Task to complete
Reproduce the lines from the beginning of the extracted page text data through the line containing "ugust 1945 reichen", with both ends included.

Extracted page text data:
········

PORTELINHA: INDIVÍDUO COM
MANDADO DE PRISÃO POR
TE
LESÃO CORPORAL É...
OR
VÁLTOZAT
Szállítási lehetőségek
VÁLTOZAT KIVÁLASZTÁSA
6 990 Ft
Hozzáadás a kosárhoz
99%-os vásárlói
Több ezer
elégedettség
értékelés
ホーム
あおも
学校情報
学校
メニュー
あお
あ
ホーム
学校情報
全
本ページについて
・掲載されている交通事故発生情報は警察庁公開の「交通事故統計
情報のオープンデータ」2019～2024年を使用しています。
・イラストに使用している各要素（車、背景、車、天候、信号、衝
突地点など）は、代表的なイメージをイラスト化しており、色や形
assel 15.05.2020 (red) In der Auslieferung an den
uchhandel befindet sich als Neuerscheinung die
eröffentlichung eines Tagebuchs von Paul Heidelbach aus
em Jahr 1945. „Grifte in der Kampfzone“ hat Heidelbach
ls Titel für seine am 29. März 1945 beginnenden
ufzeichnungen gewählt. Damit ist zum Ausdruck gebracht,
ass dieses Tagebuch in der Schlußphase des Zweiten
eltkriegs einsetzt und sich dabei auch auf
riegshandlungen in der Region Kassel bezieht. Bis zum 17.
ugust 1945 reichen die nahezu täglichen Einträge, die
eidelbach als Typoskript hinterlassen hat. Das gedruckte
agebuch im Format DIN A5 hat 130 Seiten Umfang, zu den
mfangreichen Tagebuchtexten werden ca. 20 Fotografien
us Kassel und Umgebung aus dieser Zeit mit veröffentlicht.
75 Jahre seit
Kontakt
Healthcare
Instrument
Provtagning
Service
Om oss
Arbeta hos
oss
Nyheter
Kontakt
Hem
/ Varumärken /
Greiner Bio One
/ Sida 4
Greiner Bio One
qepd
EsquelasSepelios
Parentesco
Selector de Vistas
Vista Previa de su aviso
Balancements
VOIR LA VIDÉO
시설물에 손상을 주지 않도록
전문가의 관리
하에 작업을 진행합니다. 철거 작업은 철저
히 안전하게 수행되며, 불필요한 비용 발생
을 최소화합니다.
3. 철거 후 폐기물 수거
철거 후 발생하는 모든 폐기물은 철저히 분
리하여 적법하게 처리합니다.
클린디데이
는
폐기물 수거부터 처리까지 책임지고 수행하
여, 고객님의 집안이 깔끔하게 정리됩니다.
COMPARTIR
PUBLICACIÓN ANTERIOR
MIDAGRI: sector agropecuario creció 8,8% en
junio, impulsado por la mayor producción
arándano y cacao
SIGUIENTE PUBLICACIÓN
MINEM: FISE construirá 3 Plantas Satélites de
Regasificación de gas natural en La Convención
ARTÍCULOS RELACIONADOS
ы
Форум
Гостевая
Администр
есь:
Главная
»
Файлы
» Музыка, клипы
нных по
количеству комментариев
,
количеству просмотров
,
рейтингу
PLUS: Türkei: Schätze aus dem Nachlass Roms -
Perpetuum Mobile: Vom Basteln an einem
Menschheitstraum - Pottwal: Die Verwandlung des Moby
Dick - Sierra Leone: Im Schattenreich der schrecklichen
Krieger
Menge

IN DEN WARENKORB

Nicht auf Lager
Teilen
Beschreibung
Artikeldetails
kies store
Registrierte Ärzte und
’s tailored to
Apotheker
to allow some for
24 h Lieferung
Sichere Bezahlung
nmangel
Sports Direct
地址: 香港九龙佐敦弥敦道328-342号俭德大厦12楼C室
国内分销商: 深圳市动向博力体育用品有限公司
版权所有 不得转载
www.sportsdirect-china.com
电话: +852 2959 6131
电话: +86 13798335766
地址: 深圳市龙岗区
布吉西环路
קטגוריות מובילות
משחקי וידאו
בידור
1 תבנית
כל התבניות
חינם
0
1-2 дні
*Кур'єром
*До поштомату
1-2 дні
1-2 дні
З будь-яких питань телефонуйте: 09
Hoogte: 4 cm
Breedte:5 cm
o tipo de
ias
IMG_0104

········

Exercise answer
PORTELINHA: INDIVÍDUO COM
MANDADO DE PRISÃO POR
TE
LESÃO CORPORAL É...
OR
VÁLTOZAT
Szállítási lehetőségek
VÁLTOZAT KIVÁLASZTÁSA
6 990 Ft
Hozzáadás a kosárhoz
99%-os vásárlói
Több ezer
elégedettség
értékelés
ホーム
あおも
学校情報
学校
メニュー
あお
あ
ホーム
学校情報
全
本ページについて
・掲載されている交通事故発生情報は警察庁公開の「交通事故統計
情報のオープンデータ」2019～2024年を使用しています。
・イラストに使用している各要素（車、背景、車、天候、信号、衝
突地点など）は、代表的なイメージをイラスト化しており、色や形
assel 15.05.2020 (red) In der Auslieferung an den
uchhandel befindet sich als Neuerscheinung die
eröffentlichung eines Tagebuchs von Paul Heidelbach aus
em Jahr 1945. „Grifte in der Kampfzone“ hat Heidelbach
ls Titel für seine am 29. März 1945 beginnenden
ufzeichnungen gewählt. Damit ist zum Ausdruck gebracht,
ass dieses Tagebuch in der Schlußphase des Zweiten
eltkriegs einsetzt und sich dabei auch auf
riegshandlungen in der Region Kassel bezieht. Bis zum 17.
ugust 1945 reichen die nahezu täglichen Einträge, die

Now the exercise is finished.